Copy out every line of the data below word for word, with nothing added or changed.

→ Provided material:
☆ ☆ ☆ ☆ ☆
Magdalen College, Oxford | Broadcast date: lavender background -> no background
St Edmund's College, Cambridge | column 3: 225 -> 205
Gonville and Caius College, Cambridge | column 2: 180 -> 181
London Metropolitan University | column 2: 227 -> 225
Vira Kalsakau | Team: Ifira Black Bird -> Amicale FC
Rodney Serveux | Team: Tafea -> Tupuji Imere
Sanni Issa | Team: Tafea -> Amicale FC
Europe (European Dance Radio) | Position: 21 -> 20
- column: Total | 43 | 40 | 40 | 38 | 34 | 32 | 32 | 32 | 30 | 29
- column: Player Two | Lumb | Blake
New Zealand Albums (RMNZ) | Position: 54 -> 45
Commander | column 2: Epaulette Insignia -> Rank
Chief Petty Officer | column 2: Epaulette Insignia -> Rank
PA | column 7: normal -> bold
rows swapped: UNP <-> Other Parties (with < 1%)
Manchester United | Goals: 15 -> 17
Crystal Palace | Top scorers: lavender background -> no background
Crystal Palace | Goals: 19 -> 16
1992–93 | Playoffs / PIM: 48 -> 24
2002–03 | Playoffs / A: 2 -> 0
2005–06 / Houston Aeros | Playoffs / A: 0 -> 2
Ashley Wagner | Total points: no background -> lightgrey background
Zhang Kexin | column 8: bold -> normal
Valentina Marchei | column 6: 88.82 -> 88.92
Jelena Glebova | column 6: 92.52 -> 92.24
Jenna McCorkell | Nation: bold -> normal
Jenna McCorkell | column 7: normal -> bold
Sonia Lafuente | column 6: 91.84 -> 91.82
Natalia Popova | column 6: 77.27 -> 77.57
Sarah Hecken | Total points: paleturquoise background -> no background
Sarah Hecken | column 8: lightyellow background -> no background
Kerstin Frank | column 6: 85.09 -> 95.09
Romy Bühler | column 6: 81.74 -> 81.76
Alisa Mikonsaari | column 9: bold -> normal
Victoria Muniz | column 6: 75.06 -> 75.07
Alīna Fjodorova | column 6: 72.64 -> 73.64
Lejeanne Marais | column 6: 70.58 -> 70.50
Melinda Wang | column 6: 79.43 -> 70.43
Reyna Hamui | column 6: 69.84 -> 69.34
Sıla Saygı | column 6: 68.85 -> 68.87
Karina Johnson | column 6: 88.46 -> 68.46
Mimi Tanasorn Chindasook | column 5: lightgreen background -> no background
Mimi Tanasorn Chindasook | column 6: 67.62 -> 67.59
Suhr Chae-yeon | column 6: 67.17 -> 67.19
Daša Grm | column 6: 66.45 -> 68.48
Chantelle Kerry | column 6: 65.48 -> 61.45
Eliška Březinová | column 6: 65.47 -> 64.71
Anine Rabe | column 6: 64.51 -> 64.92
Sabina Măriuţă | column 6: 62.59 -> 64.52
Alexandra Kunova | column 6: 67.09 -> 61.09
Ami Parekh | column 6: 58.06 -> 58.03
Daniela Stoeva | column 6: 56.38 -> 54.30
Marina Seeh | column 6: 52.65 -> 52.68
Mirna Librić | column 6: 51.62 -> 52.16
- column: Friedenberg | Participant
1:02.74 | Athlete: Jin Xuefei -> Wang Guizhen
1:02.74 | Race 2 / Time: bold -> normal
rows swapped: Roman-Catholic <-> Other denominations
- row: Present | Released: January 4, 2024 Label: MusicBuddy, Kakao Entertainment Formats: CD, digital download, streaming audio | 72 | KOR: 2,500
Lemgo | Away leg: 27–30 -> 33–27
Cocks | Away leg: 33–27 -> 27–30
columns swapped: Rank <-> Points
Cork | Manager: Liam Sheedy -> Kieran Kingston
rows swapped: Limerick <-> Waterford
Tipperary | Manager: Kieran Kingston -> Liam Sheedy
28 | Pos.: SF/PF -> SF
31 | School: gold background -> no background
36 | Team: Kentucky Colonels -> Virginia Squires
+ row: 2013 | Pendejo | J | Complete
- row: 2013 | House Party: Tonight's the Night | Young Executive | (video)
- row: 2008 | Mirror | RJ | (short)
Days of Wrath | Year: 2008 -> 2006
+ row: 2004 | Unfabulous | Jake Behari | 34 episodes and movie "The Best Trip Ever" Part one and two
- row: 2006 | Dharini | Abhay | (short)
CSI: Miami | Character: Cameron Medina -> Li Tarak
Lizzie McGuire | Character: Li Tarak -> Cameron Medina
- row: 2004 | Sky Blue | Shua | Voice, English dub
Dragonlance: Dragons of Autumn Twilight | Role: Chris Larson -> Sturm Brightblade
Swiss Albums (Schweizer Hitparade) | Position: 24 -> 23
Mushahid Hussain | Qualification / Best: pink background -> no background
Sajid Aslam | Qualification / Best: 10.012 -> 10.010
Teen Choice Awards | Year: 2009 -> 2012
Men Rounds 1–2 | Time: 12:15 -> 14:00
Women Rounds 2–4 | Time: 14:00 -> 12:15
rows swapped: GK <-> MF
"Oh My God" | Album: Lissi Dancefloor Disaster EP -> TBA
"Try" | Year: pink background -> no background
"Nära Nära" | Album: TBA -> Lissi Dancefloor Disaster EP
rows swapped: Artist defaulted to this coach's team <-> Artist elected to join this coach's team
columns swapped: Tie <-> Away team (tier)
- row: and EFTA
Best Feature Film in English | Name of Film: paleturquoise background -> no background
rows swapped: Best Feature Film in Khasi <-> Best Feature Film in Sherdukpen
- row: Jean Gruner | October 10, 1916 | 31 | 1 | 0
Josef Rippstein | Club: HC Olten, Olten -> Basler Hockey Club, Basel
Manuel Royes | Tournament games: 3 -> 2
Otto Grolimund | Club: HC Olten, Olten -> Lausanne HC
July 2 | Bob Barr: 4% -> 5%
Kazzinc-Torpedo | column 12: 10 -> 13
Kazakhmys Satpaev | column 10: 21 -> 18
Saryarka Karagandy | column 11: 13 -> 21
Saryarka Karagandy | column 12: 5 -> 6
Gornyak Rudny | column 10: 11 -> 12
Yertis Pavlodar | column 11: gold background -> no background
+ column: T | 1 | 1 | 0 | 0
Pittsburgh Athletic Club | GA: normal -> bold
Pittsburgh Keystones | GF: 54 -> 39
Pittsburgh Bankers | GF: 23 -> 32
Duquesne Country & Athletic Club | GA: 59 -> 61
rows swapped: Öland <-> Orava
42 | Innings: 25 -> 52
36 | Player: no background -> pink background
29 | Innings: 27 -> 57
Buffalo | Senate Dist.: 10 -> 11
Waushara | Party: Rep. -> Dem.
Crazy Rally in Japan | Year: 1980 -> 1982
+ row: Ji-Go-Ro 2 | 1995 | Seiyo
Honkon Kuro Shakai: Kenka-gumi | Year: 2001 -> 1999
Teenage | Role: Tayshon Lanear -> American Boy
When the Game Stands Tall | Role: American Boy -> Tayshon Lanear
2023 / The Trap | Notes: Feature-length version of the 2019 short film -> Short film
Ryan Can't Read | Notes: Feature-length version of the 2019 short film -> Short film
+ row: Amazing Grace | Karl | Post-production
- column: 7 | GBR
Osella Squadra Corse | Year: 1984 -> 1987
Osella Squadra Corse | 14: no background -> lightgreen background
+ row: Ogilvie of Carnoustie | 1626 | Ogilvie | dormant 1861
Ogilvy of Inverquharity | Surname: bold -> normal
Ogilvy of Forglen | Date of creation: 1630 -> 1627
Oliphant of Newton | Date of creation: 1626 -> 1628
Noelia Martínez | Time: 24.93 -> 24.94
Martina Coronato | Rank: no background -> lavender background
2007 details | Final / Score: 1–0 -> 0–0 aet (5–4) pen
☆ ☆ ☆ ☆ ☆
→ Answer:
Magdalen College, Oxford | Broadcast date: lavender background -> no background
St Edmund's College, Cambridge | column 3: 225 -> 205
Gonville and Caius College, Cambridge | column 2: 180 -> 181
London Metropolitan University | column 2: 227 -> 225
Vira Kalsakau | Team: Ifira Black Bird -> Amicale FC
Rodney Serveux | Team: Tafea -> Tupuji Imere
Sanni Issa | Team: Tafea -> Amicale FC
Europe (European Dance Radio) | Position: 21 -> 20
- column: Total | 43 | 40 | 40 | 38 | 34 | 32 | 32 | 32 | 30 | 29
- column: Player Two | Lumb | Blake
New Zealand Albums (RMNZ) | Position: 54 -> 45
Commander | column 2: Epaulette Insignia -> Rank
Chief Petty Officer | column 2: Epaulette Insignia -> Rank
PA | column 7: normal -> bold
rows swapped: UNP <-> Other Parties (with < 1%)
Manchester United | Goals: 15 -> 17
Crystal Palace | Top scorers: lavender background -> no background
Crystal Palace | Goals: 19 -> 16
1992–93 | Playoffs / PIM: 48 -> 24
2002–03 | Playoffs / A: 2 -> 0
2005–06 / Houston Aeros | Playoffs / A: 0 -> 2
Ashley Wagner | Total points: no background -> lightgrey background
Zhang Kexin | column 8: bold -> normal
Valentina Marchei | column 6: 88.82 -> 88.92
Jelena Glebova | column 6: 92.52 -> 92.24
Jenna McCorkell | Nation: bold -> normal
Jenna McCorkell | column 7: normal -> bold
Sonia Lafuente | column 6: 91.84 -> 91.82
Natalia Popova | column 6: 77.27 -> 77.57
Sarah Hecken | Total points: paleturquoise background -> no background
Sarah Hecken | column 8: lightyellow background -> no background
Kerstin Frank | column 6: 85.09 -> 95.09
Romy Bühler | column 6: 81.74 -> 81.76
Alisa Mikonsaari | column 9: bold -> normal
Victoria Muniz | column 6: 75.06 -> 75.07
Alīna Fjodorova | column 6: 72.64 -> 73.64
Lejeanne Marais | column 6: 70.58 -> 70.50
Melinda Wang | column 6: 79.43 -> 70.43
Reyna Hamui | column 6: 69.84 -> 69.34
Sıla Saygı | column 6: 68.85 -> 68.87
Karina Johnson | column 6: 88.46 -> 68.46
Mimi Tanasorn Chindasook | column 5: lightgreen background -> no background
Mimi Tanasorn Chindasook | column 6: 67.62 -> 67.59
Suhr Chae-yeon | column 6: 67.17 -> 67.19
Daša Grm | column 6: 66.45 -> 68.48
Chantelle Kerry | column 6: 65.48 -> 61.45
Eliška Březinová | column 6: 65.47 -> 64.71
Anine Rabe | column 6: 64.51 -> 64.92
Sabina Măriuţă | column 6: 62.59 -> 64.52
Alexandra Kunova | column 6: 67.09 -> 61.09
Ami Parekh | column 6: 58.06 -> 58.03
Daniela Stoeva | column 6: 56.38 -> 54.30
Marina Seeh | column 6: 52.65 -> 52.68
Mirna Librić | column 6: 51.62 -> 52.16
- column: Friedenberg | Participant
1:02.74 | Athlete: Jin Xuefei -> Wang Guizhen
1:02.74 | Race 2 / Time: bold -> normal
rows swapped: Roman-Catholic <-> Other denominations
- row: Present | Released: January 4, 2024 Label: MusicBuddy, Kakao Entertainment Formats: CD, digital download, streaming audio | 72 | KOR: 2,500
Lemgo | Away leg: 27–30 -> 33–27
Cocks | Away leg: 33–27 -> 27–30
columns swapped: Rank <-> Points
Cork | Manager: Liam Sheedy -> Kieran Kingston
rows swapped: Limerick <-> Waterford
Tipperary | Manager: Kieran Kingston -> Liam Sheedy
28 | Pos.: SF/PF -> SF
31 | School: gold background -> no background
36 | Team: Kentucky Colonels -> Virginia Squires
+ row: 2013 | Pendejo | J | Complete
- row: 2013 | House Party: Tonight's the Night | Young Executive | (video)
- row: 2008 | Mirror | RJ | (short)
Days of Wrath | Year: 2008 -> 2006
+ row: 2004 | Unfabulous | Jake Behari | 34 episodes and movie "The Best Trip Ever" Part one and two
- row: 2006 | Dharini | Abhay | (short)
CSI: Miami | Character: Cameron Medina -> Li Tarak
Lizzie McGuire | Character: Li Tarak -> Cameron Medina
- row: 2004 | Sky Blue | Shua | Voice, English dub
Dragonlance: Dragons of Autumn Twilight | Role: Chris Larson -> Sturm Brightblade
Swiss Albums (Schweizer Hitparade) | Position: 24 -> 23
Mushahid Hussain | Qualification / Best: pink background -> no background
Sajid Aslam | Qualification / Best: 10.012 -> 10.010
Teen Choice Awards | Year: 2009 -> 2012
Men Rounds 1–2 | Time: 12:15 -> 14:00
Women Rounds 2–4 | Time: 14:00 -> 12:15
rows swapped: GK <-> MF
"Oh My God" | Album: Lissi Dancefloor Disaster EP -> TBA
"Try" | Year: pink background -> no background
"Nära Nära" | Album: TBA -> Lissi Dancefloor Disaster EP
rows swapped: Artist defaulted to this coach's team <-> Artist elected to join this coach's team
columns swapped: Tie <-> Away team (tier)
- row: and EFTA
Best Feature Film in English | Name of Film: paleturquoise background -> no background
rows swapped: Best Feature Film in Khasi <-> Best Feature Film in Sherdukpen
- row: Jean Gruner | October 10, 1916 | 31 | 1 | 0
Josef Rippstein | Club: HC Olten, Olten -> Basler Hockey Club, Basel
Manuel Royes | Tournament games: 3 -> 2
Otto Grolimund | Club: HC Olten, Olten -> Lausanne HC
July 2 | Bob Barr: 4% -> 5%
Kazzinc-Torpedo | column 12: 10 -> 13
Kazakhmys Satpaev | column 10: 21 -> 18
Saryarka Karagandy | column 11: 13 -> 21
Saryarka Karagandy | column 12: 5 -> 6
Gornyak Rudny | column 10: 11 -> 12
Yertis Pavlodar | column 11: gold background -> no background
+ column: T | 1 | 1 | 0 | 0
Pittsburgh Athletic Club | GA: normal -> bold
Pittsburgh Keystones | GF: 54 -> 39
Pittsburgh Bankers | GF: 23 -> 32
Duquesne Country & Athletic Club | GA: 59 -> 61
rows swapped: Öland <-> Orava
42 | Innings: 25 -> 52
36 | Player: no background -> pink background
29 | Innings: 27 -> 57
Buffalo | Senate Dist.: 10 -> 11
Waushara | Party: Rep. -> Dem.
Crazy Rally in Japan | Year: 1980 -> 1982
+ row: Ji-Go-Ro 2 | 1995 | Seiyo
Honkon Kuro Shakai: Kenka-gumi | Year: 2001 -> 1999
Teenage | Role: Tayshon Lanear -> American Boy
When the Game Stands Tall | Role: American Boy -> Tayshon Lanear
2023 / The Trap | Notes: Feature-length version of the 2019 short film -> Short film
Ryan Can't Read | Notes: Feature-length version of the 2019 short film -> Short film
+ row: Amazing Grace | Karl | Post-production
- column: 7 | GBR
Osella Squadra Corse | Year: 1984 -> 1987
Osella Squadra Corse | 14: no background -> lightgreen background
+ row: Ogilvie of Carnoustie | 1626 | Ogilvie | dormant 1861
Ogilvy of Inverquharity | Surname: bold -> normal
Ogilvy of Forglen | Date of creation: 1630 -> 1627
Oliphant of Newton | Date of creation: 1626 -> 1628
Noelia Martínez | Time: 24.93 -> 24.94
Martina Coronato | Rank: no background -> lavender background
2007 details | Final / Score: 1–0 -> 0–0 aet (5–4) pen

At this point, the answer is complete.